Over Bellinis Tom studied the menu whilst Katie studied their fellow diners, unable to stop herself from leaning over to whisper excitedly, ‘Don’t look now but over there, just being shown to the window table, I’m sure that’s Jerry Hall and Marie Helvin.’

‘And Michael and Shakira Caine are sitting just behind you,’ Tom informed her back.

‘Tell me about Klosters,’ Katie begged him, once they had ordered and been served. She loved Italian food and had decided to go for the special house cannelloni, whilst Tom had ordered the liver.

‘Well, there was, you know, lots of snow, and mountains,’ Tom teased her.

‘I was so disappointed that I couldn’t go.’

‘I was disappointed that you weren’t there,’ Tom answered.

They exchanged looks, pleased but slightly selfconscious on Katie’s part, and meaningful and very male on Tom’s.

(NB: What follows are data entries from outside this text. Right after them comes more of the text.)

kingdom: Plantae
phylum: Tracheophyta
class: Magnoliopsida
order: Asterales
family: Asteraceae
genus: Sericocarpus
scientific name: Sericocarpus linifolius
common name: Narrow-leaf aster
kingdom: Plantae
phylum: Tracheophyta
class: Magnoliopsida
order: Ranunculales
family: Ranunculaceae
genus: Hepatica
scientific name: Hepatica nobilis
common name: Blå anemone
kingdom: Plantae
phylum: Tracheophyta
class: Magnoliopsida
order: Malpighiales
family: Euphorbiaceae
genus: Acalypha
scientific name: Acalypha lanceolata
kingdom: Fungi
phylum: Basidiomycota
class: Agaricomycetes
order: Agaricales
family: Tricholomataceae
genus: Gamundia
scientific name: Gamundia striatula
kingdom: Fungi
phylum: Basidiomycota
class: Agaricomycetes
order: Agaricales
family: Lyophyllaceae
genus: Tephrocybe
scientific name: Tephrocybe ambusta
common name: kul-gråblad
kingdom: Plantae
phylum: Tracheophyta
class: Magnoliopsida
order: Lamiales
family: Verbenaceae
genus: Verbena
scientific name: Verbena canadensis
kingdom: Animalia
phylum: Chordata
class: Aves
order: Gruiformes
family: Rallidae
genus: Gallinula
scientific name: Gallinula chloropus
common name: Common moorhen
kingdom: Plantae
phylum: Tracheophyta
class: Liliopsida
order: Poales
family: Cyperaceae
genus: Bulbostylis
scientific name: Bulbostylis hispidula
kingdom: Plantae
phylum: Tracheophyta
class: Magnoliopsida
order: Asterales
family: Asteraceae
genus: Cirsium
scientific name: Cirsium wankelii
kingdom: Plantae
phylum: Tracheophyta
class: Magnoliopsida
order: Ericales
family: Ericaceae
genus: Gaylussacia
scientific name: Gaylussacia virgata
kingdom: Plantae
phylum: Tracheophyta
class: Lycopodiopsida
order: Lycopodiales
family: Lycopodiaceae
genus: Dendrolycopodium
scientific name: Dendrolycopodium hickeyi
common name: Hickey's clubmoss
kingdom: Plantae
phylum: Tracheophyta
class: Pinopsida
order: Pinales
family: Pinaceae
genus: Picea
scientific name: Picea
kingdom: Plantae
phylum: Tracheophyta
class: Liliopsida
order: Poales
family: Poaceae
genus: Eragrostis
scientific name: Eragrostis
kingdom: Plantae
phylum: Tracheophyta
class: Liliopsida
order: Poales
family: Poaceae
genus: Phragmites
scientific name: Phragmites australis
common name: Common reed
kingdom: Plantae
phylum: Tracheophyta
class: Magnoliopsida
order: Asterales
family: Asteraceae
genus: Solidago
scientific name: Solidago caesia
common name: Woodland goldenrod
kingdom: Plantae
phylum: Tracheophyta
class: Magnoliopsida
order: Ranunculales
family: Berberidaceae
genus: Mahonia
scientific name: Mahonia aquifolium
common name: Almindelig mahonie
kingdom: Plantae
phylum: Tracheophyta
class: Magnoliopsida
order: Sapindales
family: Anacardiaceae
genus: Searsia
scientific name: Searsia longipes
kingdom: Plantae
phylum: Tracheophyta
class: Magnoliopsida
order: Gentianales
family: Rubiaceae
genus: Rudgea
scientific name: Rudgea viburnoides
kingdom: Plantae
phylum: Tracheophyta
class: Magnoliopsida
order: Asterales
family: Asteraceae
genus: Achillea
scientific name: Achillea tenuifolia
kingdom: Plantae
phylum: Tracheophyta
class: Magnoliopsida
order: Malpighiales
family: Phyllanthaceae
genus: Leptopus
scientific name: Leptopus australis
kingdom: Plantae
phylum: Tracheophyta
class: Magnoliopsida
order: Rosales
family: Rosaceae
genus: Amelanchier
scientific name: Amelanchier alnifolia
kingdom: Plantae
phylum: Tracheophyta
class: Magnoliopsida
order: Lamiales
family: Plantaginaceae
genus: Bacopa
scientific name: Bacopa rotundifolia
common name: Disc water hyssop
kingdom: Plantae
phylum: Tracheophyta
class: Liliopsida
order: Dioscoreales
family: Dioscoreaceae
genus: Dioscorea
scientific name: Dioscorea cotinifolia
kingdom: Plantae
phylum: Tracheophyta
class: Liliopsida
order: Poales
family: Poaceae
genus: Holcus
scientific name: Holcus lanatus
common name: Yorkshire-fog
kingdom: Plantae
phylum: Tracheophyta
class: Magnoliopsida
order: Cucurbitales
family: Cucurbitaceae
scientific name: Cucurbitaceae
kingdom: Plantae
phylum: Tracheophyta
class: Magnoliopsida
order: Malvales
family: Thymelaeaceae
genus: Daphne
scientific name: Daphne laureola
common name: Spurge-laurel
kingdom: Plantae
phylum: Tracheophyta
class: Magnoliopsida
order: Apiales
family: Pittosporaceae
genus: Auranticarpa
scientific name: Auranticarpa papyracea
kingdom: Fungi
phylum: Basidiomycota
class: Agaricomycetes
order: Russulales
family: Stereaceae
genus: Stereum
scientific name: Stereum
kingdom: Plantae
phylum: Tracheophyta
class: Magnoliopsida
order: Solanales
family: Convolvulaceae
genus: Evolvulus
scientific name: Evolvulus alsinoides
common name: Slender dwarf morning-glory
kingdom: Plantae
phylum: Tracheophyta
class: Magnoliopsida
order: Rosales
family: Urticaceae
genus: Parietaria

‘This is such a treat for me,’ Katie told him. She felt flushed and happy, and just a little bit out of her depth.

‘And for me,’ Tom told her, in such a deliciously sexy dark voice that Katie curled her toes into the soles of her boots and thought that she’d never ever be able to so much as walk through Beauchamp Place again without thinking about Tom and remembering today.

‘Zoë’s told me about meeting her Earl of Rochester,’ Katie laughed. ‘I’m dying to hear more about him.’

Immediately the smile died from Tom’s eyes.

‘What is it?’ Katie asked him.

‘There was a bit of an upset over that. Axel Von Thruber – I’m assuming that’s who you mean – isn’t someone my parents would ever approve of Zoë’ befriending. You know Zoë – of course she kicked up a fuss when the parents initially said that she wasn’t to have anything to do with him.’

Katie nodded, well able to imagine the ‘fuss’ her friend would have made. Zoë hated any kind of restrictions being put on her, and in fact they were something like a red rag to a bull to her.

‘I have to say, though, that I agree with them, which, as you can imagine, hasn’t made me very popular with Zoë. The fact is that Von Thruber has the very worst kind of reputation.’

‘You mean he’s very sex, drugs and rock ’n’ roll?’

‘If only that were all he is,’ Tom answered grimly. ‘The drugs he favours aren’t just the odd reefer, and as for the sex, well, let’s just say louche doesn’t even begin to describe his lifestyle. He’s well known on the Eurotrash young jet set scene, or maybe I should say that he’s notorious. The trouble is, I suppose, he’s had too much of everything far too young. He inherited millions on his twenty-first birthday and he’s due to inherit millions more on his twenty-fifth. It doesn’t help, of course, that he is very good-looking,’ Tom admitted wryly. ‘And I suppose that Zoë, being Zoë, was inevitably drawn to him like the proverbial moth to a flame. Fortunately, though, now she’s come to her senses and seen him for what he is. Zoë can be very naïve. Initially I suspect she saw his decadence as glamorous, and of course the fact that everyone was warning her against him, and our parents so obviously disapproved of him, only added to his allure.’